Mixed signal generating means for generating a mixed signal by adding each of the acoustic signals output from a plurality of sound sources at a predetermined volume ratio;
Envelope signal generating means for identifying envelopes in each of a plurality of different frequency bands for each of the acoustic signals output from the plurality of sound sources, and generating an envelope signal indicating the envelope;
An encoder comprising: output means for outputting the mixed signal and the envelope signal.

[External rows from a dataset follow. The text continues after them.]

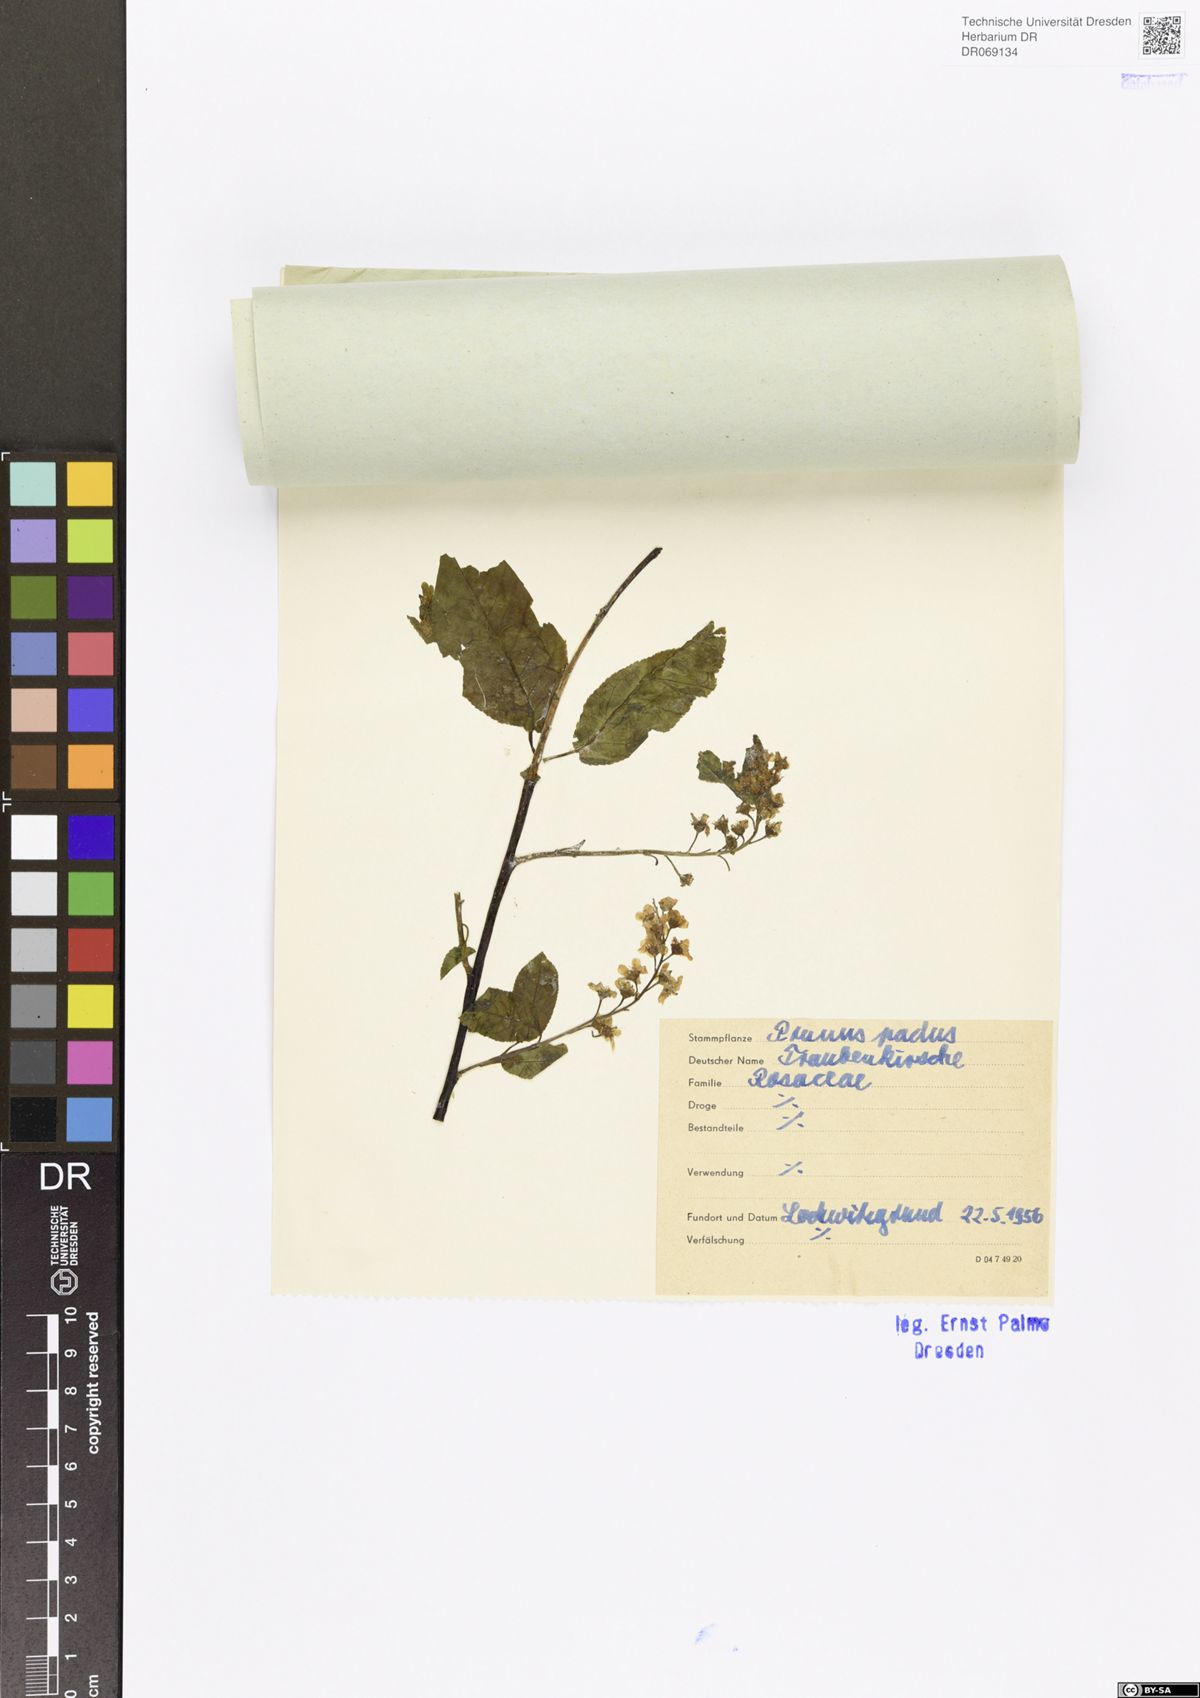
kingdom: Plantae
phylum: Tracheophyta
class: Magnoliopsida
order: Rosales
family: Rosaceae
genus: Prunus
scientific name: Prunus padus
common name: Bird cherry
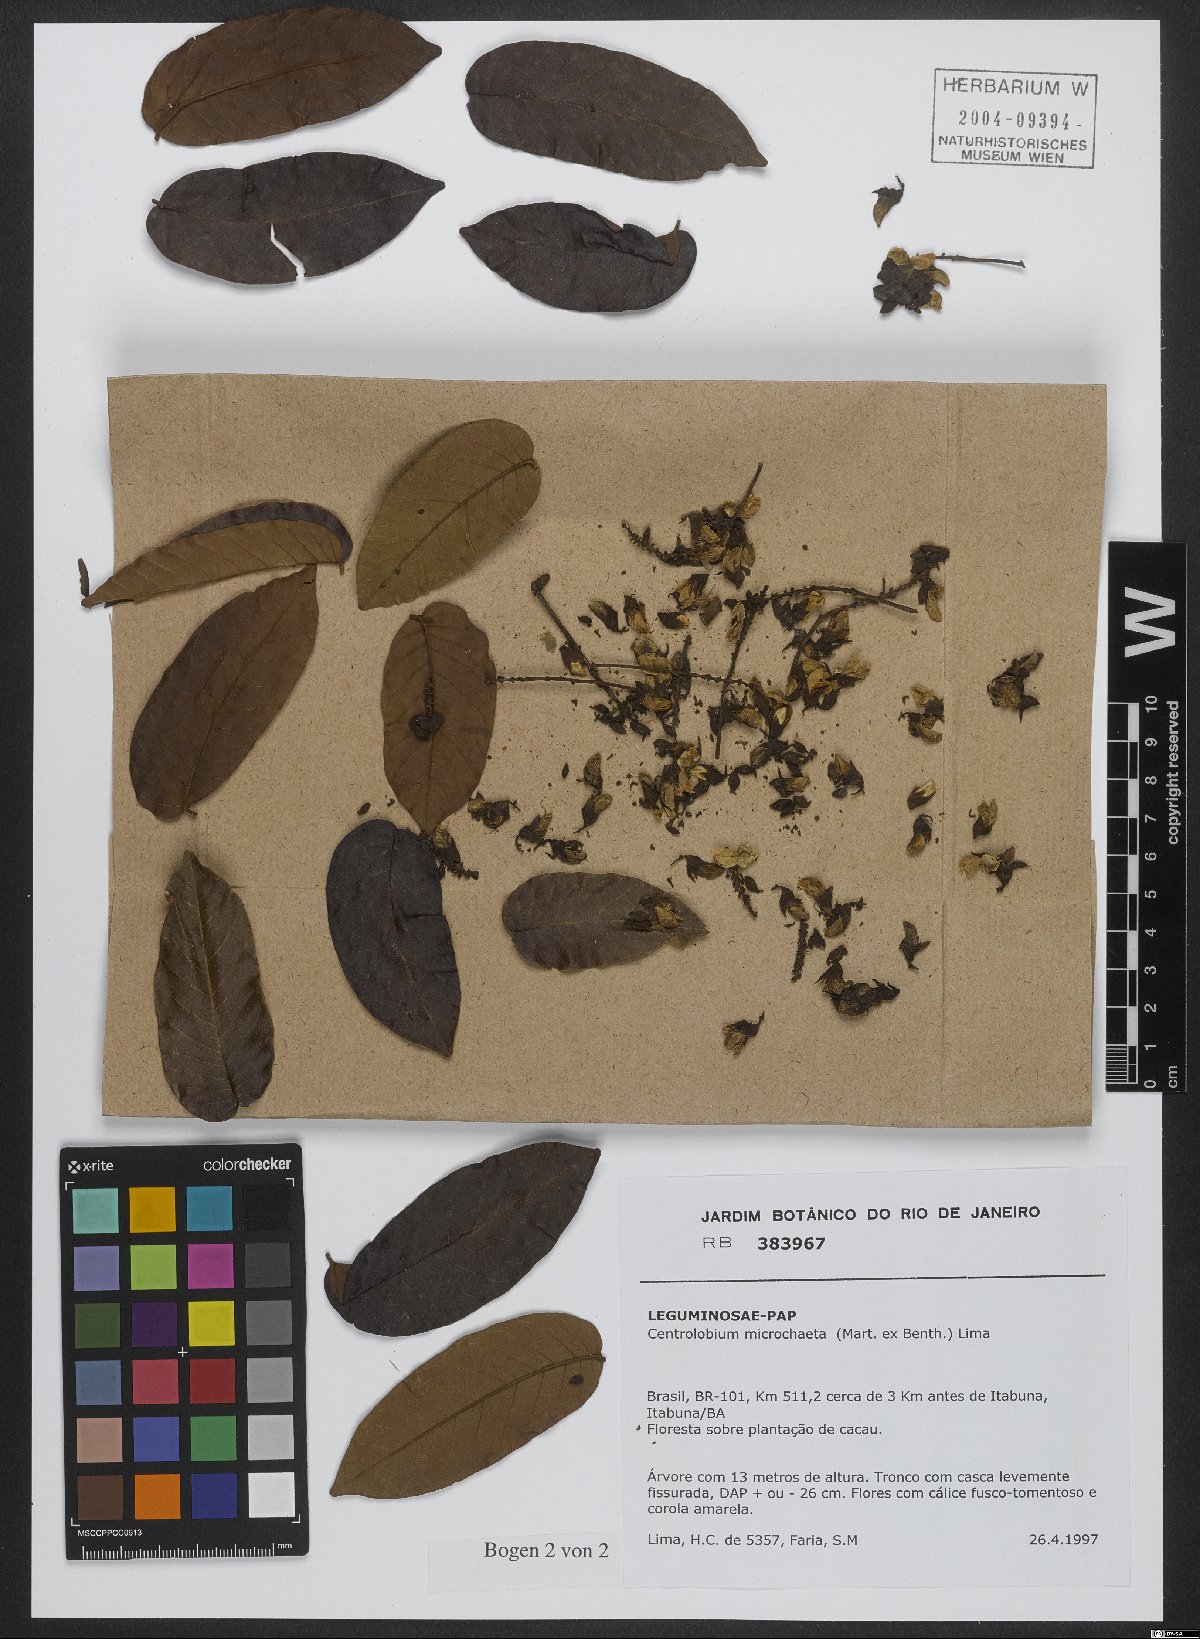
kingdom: Plantae
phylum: Tracheophyta
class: Magnoliopsida
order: Fabales
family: Fabaceae
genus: Centrolobium
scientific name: Centrolobium microchaete
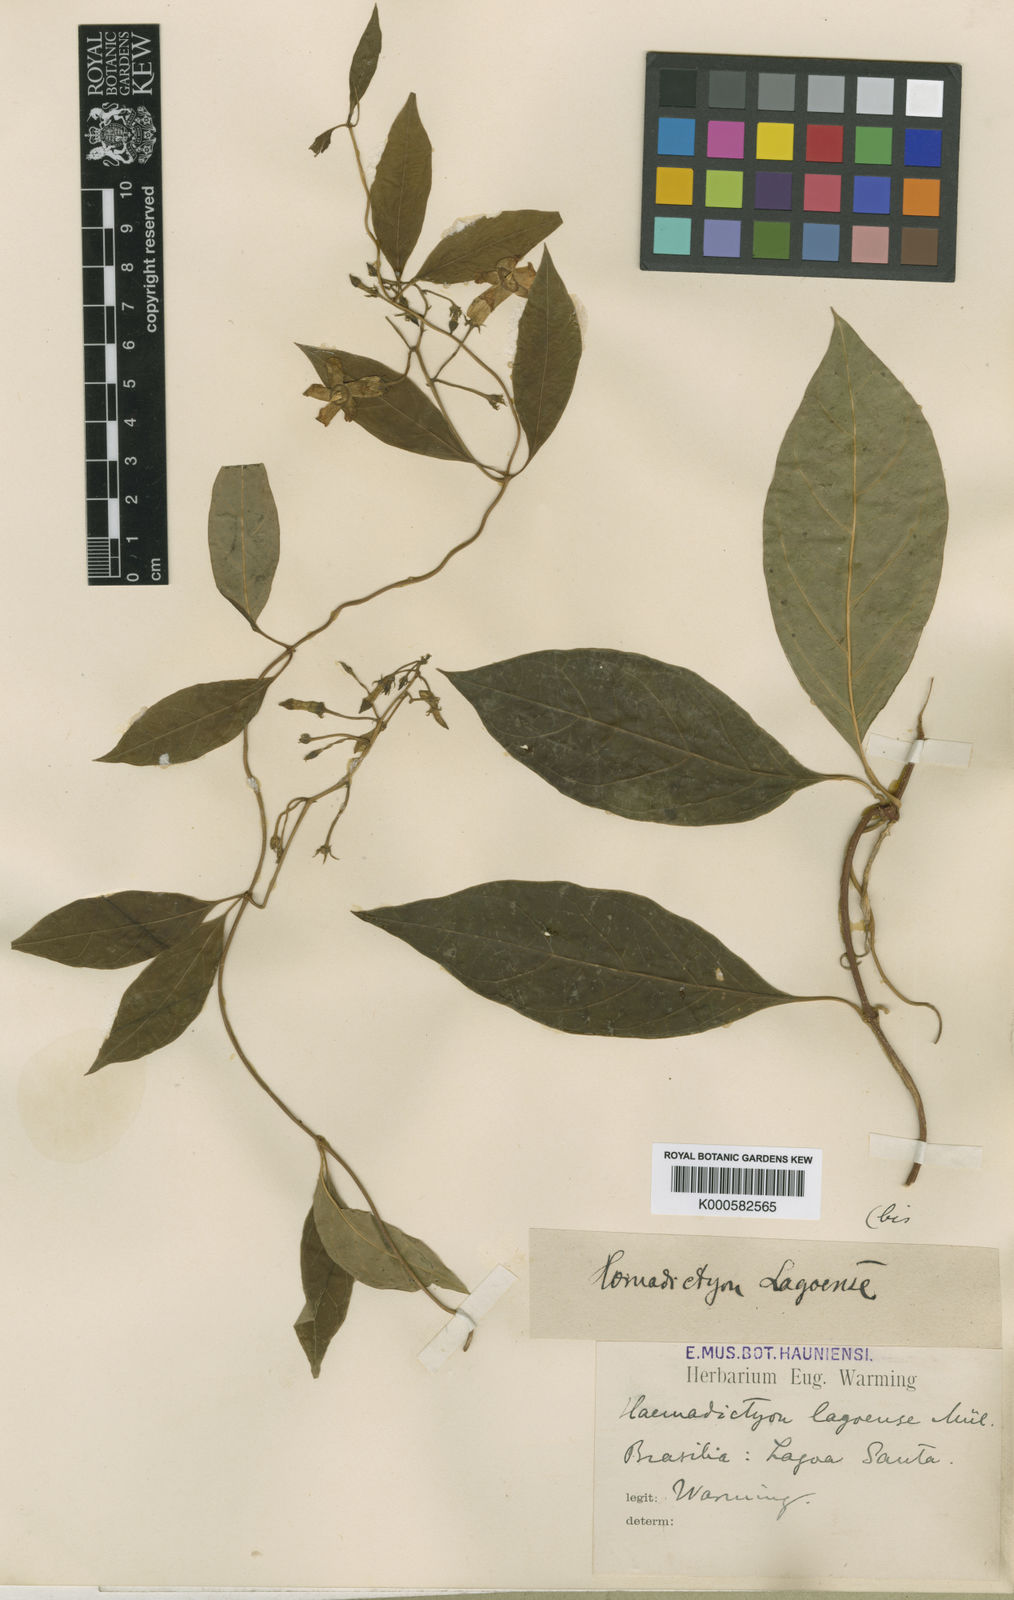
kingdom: Plantae
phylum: Tracheophyta
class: Magnoliopsida
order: Gentianales
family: Apocynaceae
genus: Prestonia
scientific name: Prestonia
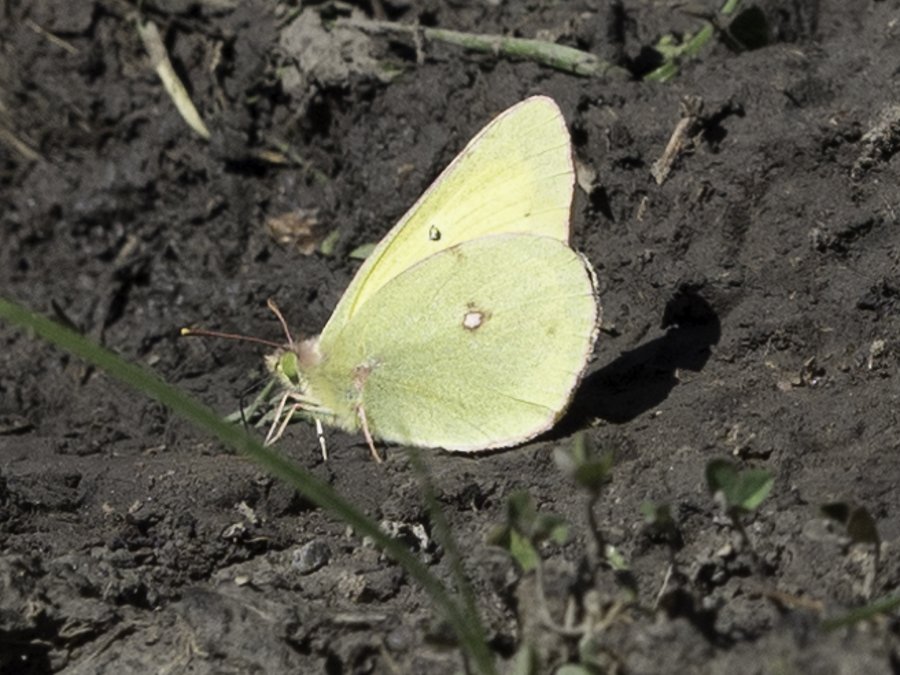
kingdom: Animalia
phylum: Arthropoda
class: Insecta
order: Lepidoptera
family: Pieridae
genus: Colias
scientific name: Colias philodice
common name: Clouded Sulphur
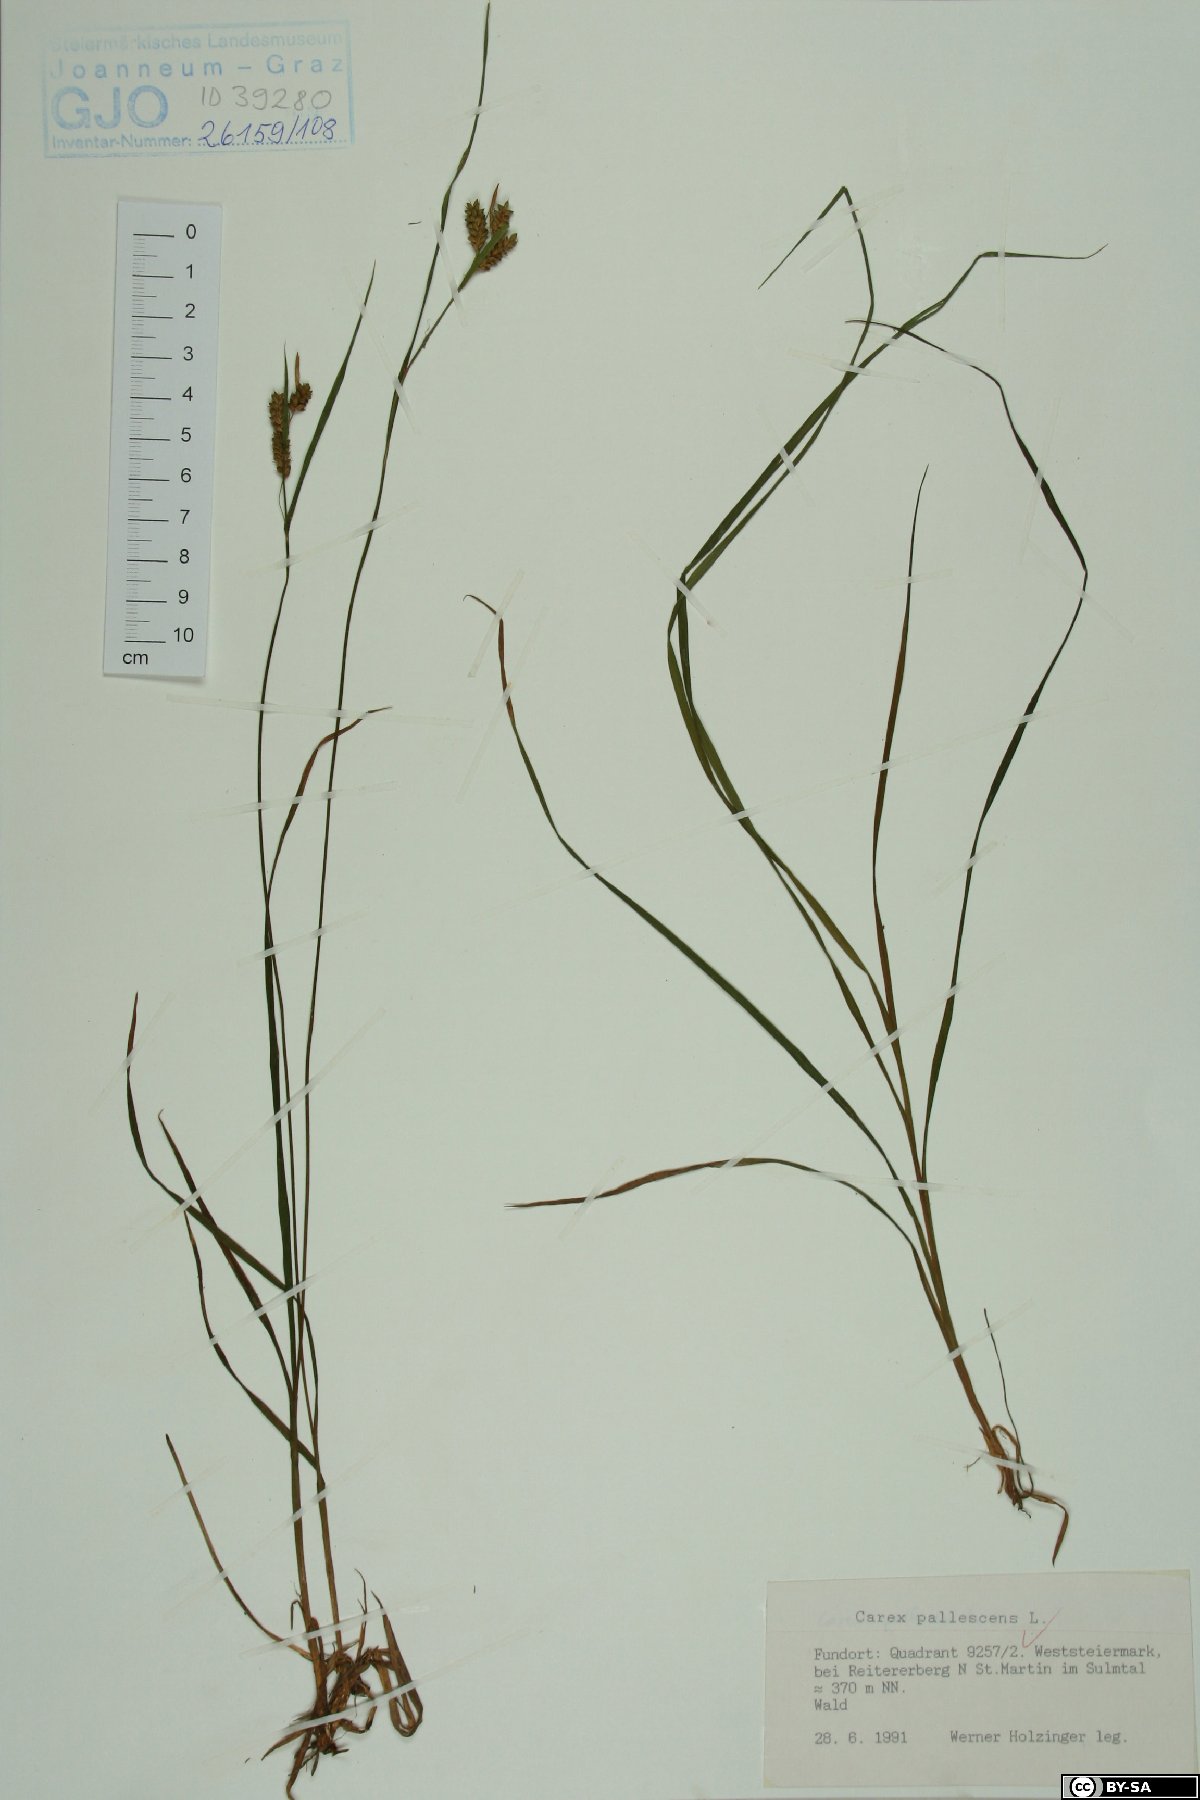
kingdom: Plantae
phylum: Tracheophyta
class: Liliopsida
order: Poales
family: Cyperaceae
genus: Carex
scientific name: Carex pallescens
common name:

A mixed signal obtained by mixing acoustic signals output from each of a plurality of different sound sources at a predetermined volume ratio is received, and a subband signal of the mixed signal in each of a plurality of different frequency bands is received. Carrier signal generating means for generating a carrier signal in a frequency band;
An envelope signal indicating an envelope of each of the sound signals in the plurality of frequency bands is received, and an acoustic signal corresponding to each of the plurality of sound sources is determined according to a signal value in each frequency band of the envelope signal corresponding to the sound source. Output means for adding and generating each of the carrier signals subjected to the amplitude adjustment after performing the amplitude adjustment on the carrier signal corresponding to the frequency band, and outputting the added signal.